[DATA LISTING]

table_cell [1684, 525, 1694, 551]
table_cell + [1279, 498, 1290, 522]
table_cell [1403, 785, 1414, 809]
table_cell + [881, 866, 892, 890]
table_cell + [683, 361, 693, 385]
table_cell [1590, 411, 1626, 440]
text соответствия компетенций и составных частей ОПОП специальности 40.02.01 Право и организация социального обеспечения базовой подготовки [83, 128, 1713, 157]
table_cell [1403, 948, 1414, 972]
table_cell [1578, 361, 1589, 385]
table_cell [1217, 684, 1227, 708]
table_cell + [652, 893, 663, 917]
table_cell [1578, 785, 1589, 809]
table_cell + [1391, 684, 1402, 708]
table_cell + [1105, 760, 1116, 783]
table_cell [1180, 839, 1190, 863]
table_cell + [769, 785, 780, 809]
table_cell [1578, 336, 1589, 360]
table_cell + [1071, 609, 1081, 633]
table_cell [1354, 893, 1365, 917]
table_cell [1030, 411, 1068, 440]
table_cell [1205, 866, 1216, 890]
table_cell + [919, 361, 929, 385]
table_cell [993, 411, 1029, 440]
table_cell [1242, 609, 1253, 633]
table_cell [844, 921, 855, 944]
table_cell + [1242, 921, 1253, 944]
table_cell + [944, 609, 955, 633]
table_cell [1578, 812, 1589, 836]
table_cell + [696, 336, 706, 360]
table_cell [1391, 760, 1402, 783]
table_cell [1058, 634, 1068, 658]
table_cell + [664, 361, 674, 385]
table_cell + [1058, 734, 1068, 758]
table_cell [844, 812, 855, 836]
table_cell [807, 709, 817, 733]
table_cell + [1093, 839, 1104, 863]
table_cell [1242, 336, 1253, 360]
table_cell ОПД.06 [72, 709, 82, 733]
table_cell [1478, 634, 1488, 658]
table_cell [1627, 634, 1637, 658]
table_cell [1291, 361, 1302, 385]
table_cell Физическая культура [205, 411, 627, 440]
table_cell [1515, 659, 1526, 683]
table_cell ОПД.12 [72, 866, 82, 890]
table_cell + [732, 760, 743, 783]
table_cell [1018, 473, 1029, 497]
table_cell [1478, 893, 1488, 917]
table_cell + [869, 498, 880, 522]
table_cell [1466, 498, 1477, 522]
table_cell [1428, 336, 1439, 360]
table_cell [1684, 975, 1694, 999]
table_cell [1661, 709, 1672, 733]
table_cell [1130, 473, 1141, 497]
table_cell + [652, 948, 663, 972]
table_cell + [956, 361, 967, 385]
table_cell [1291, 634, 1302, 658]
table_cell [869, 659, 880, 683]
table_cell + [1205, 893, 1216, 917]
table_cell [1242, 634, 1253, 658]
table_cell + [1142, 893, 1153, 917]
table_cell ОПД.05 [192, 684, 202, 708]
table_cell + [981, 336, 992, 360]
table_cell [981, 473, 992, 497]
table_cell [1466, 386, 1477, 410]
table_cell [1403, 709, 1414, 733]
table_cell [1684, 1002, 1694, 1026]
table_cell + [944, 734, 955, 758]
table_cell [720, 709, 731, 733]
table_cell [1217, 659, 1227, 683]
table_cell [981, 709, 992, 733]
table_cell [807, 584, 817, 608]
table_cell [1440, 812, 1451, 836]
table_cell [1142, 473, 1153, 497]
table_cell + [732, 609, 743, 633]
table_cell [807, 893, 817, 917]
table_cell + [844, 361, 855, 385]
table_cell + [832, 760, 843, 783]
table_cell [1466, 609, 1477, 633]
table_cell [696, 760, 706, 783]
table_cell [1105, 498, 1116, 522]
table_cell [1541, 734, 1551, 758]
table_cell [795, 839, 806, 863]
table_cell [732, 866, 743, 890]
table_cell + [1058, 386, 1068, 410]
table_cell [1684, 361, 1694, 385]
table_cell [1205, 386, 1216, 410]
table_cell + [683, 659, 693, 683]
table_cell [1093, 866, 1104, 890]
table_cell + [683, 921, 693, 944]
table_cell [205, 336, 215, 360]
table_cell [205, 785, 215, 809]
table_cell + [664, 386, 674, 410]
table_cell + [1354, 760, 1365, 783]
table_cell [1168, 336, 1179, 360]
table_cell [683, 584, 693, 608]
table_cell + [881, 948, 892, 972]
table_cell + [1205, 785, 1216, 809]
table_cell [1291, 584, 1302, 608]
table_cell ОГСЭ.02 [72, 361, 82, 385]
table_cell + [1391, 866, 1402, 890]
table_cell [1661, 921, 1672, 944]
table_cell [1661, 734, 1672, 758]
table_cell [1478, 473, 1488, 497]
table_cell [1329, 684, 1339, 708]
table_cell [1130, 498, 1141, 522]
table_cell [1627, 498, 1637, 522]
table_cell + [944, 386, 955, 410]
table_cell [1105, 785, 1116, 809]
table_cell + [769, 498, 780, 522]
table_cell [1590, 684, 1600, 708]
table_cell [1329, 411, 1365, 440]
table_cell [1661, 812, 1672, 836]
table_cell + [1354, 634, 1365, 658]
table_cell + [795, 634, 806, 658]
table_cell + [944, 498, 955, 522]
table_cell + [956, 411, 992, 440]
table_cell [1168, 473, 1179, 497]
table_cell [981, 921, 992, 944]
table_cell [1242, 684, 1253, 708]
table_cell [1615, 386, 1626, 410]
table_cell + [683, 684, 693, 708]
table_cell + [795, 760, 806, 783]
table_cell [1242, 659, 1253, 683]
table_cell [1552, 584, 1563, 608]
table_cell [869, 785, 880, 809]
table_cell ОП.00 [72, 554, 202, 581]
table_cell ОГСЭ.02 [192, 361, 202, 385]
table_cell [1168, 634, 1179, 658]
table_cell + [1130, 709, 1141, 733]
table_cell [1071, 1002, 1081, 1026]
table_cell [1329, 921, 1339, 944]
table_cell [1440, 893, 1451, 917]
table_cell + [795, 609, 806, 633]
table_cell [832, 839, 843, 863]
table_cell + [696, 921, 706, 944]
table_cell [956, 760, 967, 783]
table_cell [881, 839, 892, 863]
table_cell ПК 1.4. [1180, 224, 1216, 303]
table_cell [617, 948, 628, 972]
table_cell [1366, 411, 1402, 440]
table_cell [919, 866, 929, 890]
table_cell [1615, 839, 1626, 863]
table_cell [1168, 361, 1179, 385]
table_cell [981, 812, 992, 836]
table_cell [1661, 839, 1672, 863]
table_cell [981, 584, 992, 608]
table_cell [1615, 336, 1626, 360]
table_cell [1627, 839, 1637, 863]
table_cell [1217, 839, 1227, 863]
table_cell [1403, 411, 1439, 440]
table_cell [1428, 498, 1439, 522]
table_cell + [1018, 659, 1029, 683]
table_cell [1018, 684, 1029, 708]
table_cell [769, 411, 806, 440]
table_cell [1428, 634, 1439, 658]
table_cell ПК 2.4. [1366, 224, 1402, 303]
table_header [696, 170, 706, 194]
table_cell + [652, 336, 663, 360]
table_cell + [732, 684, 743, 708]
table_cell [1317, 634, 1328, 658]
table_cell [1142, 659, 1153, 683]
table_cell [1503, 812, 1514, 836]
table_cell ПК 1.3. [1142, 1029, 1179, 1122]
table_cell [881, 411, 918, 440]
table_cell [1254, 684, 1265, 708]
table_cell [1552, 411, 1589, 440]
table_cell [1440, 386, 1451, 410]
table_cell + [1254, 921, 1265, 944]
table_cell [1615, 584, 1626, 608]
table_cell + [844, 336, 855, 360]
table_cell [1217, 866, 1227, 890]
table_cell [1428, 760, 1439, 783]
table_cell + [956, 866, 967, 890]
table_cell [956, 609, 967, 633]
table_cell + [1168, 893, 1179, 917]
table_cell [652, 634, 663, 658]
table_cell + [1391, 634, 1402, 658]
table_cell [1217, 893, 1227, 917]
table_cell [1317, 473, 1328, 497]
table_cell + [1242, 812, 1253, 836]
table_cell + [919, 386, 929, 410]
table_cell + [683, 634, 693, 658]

[/DATA LISTING]

Go through the entries and return each line where the word "ОГСЭ" appears.

table_cell ОГСЭ.02 [72, 361, 82, 385]
table_cell ОГСЭ.02 [192, 361, 202, 385]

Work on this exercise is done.